Penemuan yang diterbitkan dalam Current Biology ini bertentangan dengan versi klasik dari kejadian-kejadian dengan memberikan penjelasan baru tentang osteostracans dan bagaimana mereka berevolusi.
Ferron dan rekannya menggunakan teknik komputer modern untuk meniru perilaku mereka berdasarkan sisa-sisa fosil.
Rekan penulis Dr Imran Rahman, dari Museum Sejarah Alam Universitas Oxford, mengatakan penggunaan dinamika fluida komputer memungkinkan mereka mempelajari kinerja berenang vertebrata yang telah punah lama tanpa spesies setara modern.
“Temuan utama kami mendukung bahwa adaptasi yang memungkinkan penyebaran vertebrata di lingkungan akuatik terjadi sebelum rahang berkembang,” kata Dr Ferron kepada MailOnline.
“Ini menantang paradigma yang diterima secara umum bahwa vertebrata mirip ikan pertama tanpa rahang pada dasarnya adalah organisme yang menetap di substrat.”
Ini juga menunjukkan bahwa ‘munculnya rahang dan sirip berpasangan telah menyebabkan diversifikasi gaya hidup di antara vertebrata.’
Makhluk tua seperti ikan itu tidak hanya bisa beradaptasi, tapi juga pintar – dengan otak yang bisa menyimpan kenangan tempat berkembang biak.
Mereka juga akan menjadi mangsa arthropoda besar – menggunakan monster kalajengking laut dan kepiting raksasa serta sensor di kulit mereka sebagai sistem peringatan dini.
Relaksasi digital dari ostracoderm.
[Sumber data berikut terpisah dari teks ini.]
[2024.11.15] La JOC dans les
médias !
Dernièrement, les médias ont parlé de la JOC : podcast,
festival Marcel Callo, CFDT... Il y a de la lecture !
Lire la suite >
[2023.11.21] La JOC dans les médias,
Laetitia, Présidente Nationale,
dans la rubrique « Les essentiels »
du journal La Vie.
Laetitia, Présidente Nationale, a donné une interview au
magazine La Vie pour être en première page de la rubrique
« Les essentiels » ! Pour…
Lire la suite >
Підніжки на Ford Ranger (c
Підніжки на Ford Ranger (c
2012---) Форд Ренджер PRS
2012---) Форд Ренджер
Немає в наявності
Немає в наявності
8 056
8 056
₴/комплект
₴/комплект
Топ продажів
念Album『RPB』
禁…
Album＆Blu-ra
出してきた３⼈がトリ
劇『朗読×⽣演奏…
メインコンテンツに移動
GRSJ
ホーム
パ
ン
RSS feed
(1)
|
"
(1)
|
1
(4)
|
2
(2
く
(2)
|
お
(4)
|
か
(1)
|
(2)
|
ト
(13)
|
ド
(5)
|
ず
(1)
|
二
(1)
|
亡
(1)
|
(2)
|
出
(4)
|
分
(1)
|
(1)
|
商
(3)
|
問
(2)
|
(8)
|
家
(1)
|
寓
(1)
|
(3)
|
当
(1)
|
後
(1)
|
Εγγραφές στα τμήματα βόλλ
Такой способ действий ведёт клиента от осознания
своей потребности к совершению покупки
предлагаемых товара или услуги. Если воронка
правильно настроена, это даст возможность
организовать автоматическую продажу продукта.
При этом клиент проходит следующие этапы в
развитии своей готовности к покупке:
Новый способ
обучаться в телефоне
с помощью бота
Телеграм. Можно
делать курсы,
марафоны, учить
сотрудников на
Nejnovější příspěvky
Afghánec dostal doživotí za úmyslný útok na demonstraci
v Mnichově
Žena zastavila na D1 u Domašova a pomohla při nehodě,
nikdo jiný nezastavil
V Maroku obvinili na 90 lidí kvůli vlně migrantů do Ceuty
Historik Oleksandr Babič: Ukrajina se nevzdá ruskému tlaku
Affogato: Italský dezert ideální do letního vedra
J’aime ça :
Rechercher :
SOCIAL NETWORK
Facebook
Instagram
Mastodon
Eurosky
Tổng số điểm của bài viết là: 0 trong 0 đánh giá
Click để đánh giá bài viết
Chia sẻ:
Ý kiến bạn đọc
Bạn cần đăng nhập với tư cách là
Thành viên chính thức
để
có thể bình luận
Bentuk kepala yang berbeda dari spesies yang berbeda membuatnya berkembang di berbagai posisi di air – dari tinggi ke rendah
Para peneliti menggunakan fosil ostracodermata untuk membuat simulasi komputer mereka dan menentukan bagaimana mereka bisa berenang
Ketika musim kawin tiba, Cephalaspis berkumpul di satu tempat di mana mereka bisa melarikan diri dari kalajengking – air tawar pedalaman – dengan konvoi mereka bergerak perlahan ke hulu.
Mereka kembali ke jalur tempat mereka menetas, berkat salah satu otak kompleks pertama yang memungkinkan mereka menyimpan tempat itu dalam ingatan.
Itu jauh lebih berkembang daripada pesaing mereka yang tidak memiliki ingatan sama sekali, dan memungkinkan Cephalaspis untuk memproses informasi – dan melarikan diri.
Tim berharap untuk menggunakan teknik simulasi komputer yang sama yang dikembangkan untuk penelitian ini pada vertebrata purba lainnya.
“Kami berencana untuk menerapkan teknik ini pada lebih banyak kelompok yang mencakup seluruh jajaran vertebrata ‘awal’, untuk menyelidiki lebih lanjut sejumlah hipotesis klasik tentang evolusi awal kelompok ini,” kata Dr Ferron kepada MailOnline.
“Ini adalah metodologi yang sangat menarik karena menawarkan analisis yang sangat luas dan masih merupakan pendekatan yang sangat baru dalam paleontologi.”
Studi tersebut dipublikasikan di jurnal Biologi saat ini.
Praktisi TV. Tidak dapat mengetik dengan sarung tinju. Kutu buku makanan hardcore. Pencipta.